I had plenty practice for 1 or 2 years.
Then, when I was 16, I decided to follow Jesus.
I wasn’t sure masturbation was right or wrong.
Plus life is getting busier than before so I cut down the frequency of masturbation.
By age 17 I had enough practice that I could made myself orgasm any time I wanted. I could even do it while I am sitting on a hard chair, back straight, lower back leaning forward and my labia naturally press on the hard surface of the chair. I only dared to do this in private. I could not take the embarrassment of reaching climax in public.
At 19 I stopped masturbating, I had met the man I wanted to marry, my first fiancé.
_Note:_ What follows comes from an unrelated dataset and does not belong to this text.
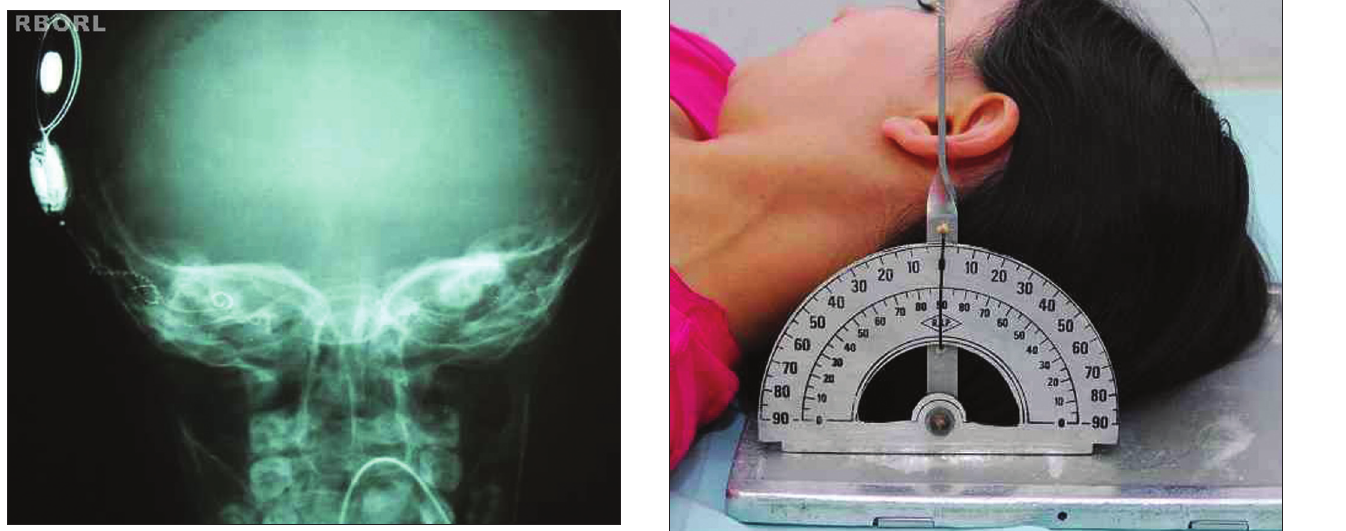
Figura 6. Posicionamento - linha órbito-meatal perpendicular ao filme: Oblíqua lateral (vista lateral).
He was romantic and mildly dominant like Sir said. He frequently gave me intense and passionate intimacy every day for 3 months (excluding intercourse. I was saving myself for marriage.)
After he broke the engagement with me and for the next 19 years, I attempted masturbation a few times but could not achieve climax. I don’t know why I lost the ability to bring myself to orgasm. I don’t know how to get that back. Well, this physical enjoyment is not important to me anymore because I was able to walk out of this addiction. I saw addiction is not good for me. I was a free woman. Until I met Sir. My cravings are stirring up again. I am trying to suppress this desire.
~ Sarah
回复 50楼MeekSarah的帖子语言代表了我们的信念,把自慰看成addiction,可能改变了身体和高潮的关系。
高潮是一种自然反应,饿了就吃了,吃了就会饱,只要不耽误要紧的事,不叫上瘾。
xinchina 发表于 2021-03-16 14:30
如果当时年少的我有缘得到如此sex positive 的正能量信息,我猜想我就不会禁戒掉自淫,反而好好运用此不靠人都能自立管理好自己身心健康的活动。